預設情況下若判斷 rd 沒有 overutilized 是不進行負載均衡的,但是有個hook,vendor可以更改此邏輯。

1. init_sd_lb_stats

static inline void init_sd_lb_stats(struct sd_lb_stats *sds)
{
    /*
     * Skimp on the clearing to avoid duplicate work. We can avoid clearing
     * local_stat because update_sg_lb_stats() does a full clear/assignment.
     * We must however set busiest_stat::group_type and
     * busiest_stat::idle_cpus to the worst busiest group because
     * update_sd_pick_busiest() reads these before assignment.
     */
    *sds = (struct sd_lb_stats){
        .busiest = NULL,
        .local = NULL,
        .total_load = 0UL,
        .total_capacity = 0UL,
        .busiest_stat = {
            .idle_cpus = UINT_MAX,
            .group_type = group_has_spare,
        },
    };
}

2. update_sd_lb_stats()

更新 sg 的算力。
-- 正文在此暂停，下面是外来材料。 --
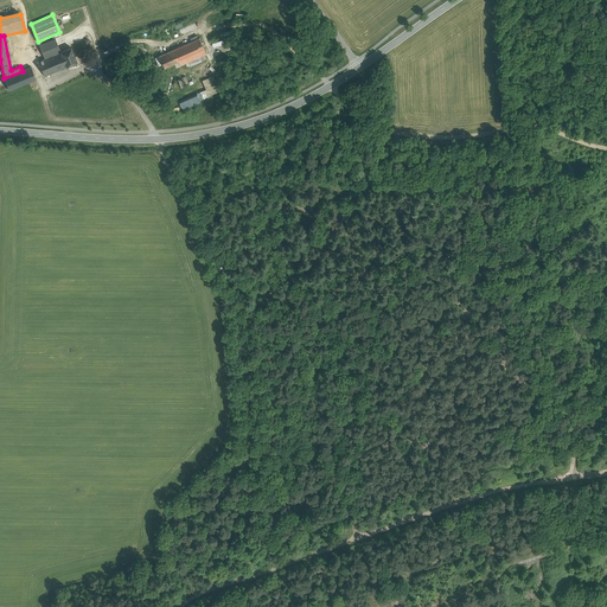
[(55,38),(39,45),(45,58),(61,52),(55,38)]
在base domain(MC domain)上,我們會更新發起均衡所在CPU的算力。注意:這裡說的CPU算力指的是該CPU可以用於cfs任務的算力,即需要去掉由於thermalpressure而損失的和去掉RT/DL/IRQ消耗的算力。具體請參考 update_cpu_capacity 函式。在其他non-base domain(DIE domain)上,我們需要對本地 sg(發起均衡的CPU所在的group)進行算力更新。這個比較簡單,就是把child domain(即MC domain)的所有 sg 的算力加起來。更新後的算力儲存在 sg 中的 sgc 成員中。
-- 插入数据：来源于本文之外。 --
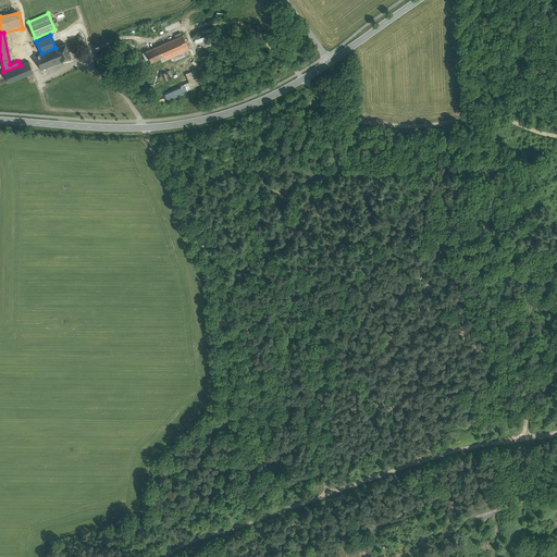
[(183,35),(159,46),(164,57),(165,61),(189,50),(183,35)]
此函式前半段主要是遍歷該 sd 所有的group,對其負載統計進行更新。更新完負載之後會選定兩個 sg:其一是local group,另外一個是最繁忙的non-local group,然後進行進一步PK。

/**
 * update_sd_lb_stats - Update sched_domain's statistics for load balancing.
 * @env: The load balancing environment.
 * @sds: variable to hold the statistics for this sched_domain.
 */
static inline void update_sd_lb_stats(struct lb_env *env, struct sd_lb_stats *sds)
{
    struct sched_domain *child = env->sd->child;
    struct sched_group *sg = env->sd->groups;
    struct sg_lb_stats *local = &sds->local_stat;
    struct sg_lb_stats tmp_sgs;
    int sg_status = 0;

#ifdef CONFIG_NO_HZ_COMMON
    if (env->idle == CPU_NEWLY_IDLE && READ_ONCE(nohz.has_blocked)) //TODO: 看什麼時候更新的?
        env->flags |= LBF_NOHZ_STATS;
#endif

    do {
        struct sg_lb_stats *sgs = &tmp_sgs;
        int local_group;

        //MC層級只有1個cpu,DIE層級是一個cluster的cpu
        local_group = cpumask_test_cpu(env->dst_cpu, sched_group_span(sg));
        /*
         * 更新算力沒有必要更新的太頻繁,這裡做了兩個限制:
         * 1.只有 local group 才進行算力更新,
         * 2.對於new idle型別的balance通過時間間隔來減少頻繁的更新算力,這個時間間隔來自balance_interval:
         *        jiffies + msecs_to_jiffies(sd->balance_interval)。
         * 3.其它型別的idle可以更新算力
         */
        if (local_group) {
            sds->local = sg;
            sgs = local;

            if (env->idle != CPU_NEWLY_IDLE || time_after_eq(jiffies, sg->sgc->next_update))
                //更新sd->sg->sgc裡面的相關capacity成員,DIE層級的MC裡面的也一併更新
                update_group_capacity(env->sd, env->dst_cpu);
        }

        /*上面是更新算力,這裡是更新該sched group的負載統計*/
        update_sg_lb_stats(env, sg, sgs, &sg_status);

        /*
         * 在sched domain的各個group遍歷中,我們需要兩個group資訊,一個是local group,另外一個就是
         * non local group中的最忙的那個group。顯然,如果是local group,不需要下面的比拼最忙的過程。
         */
        if (local_group)
            goto next_group;

        //對於non local group的sg,和之前找到最忙的那個group進行PK,更忙的選中為busiest sg
        if (update_sd_pick_busiest(env, sds, sg, sgs)) {
            sds->busiest = sg;
            sds->busiest_stat = *sgs;
        }

next_group:
        /* Now, start updating sd_lb_stats */
        /* 累計各個sg的負載和算力到sds */
        sds->total_load += sgs->group_load;
        sds->total_capacity += sgs->group_capacity;

        //MC層級就是在本cluster的各cpu之間遍歷,DIE層級是在各個cluster之間遍歷
        sg = sg->next;
    } while (sg != env->sd->groups); //發起均衡的cpu所在的group就是最先遍歷的sg


    /* Tag domain that child domain prefers tasks go to siblings first */
    sds->prefer_sibling = child && child->flags & SD_PREFER_SIBLING; //這是什麼操作?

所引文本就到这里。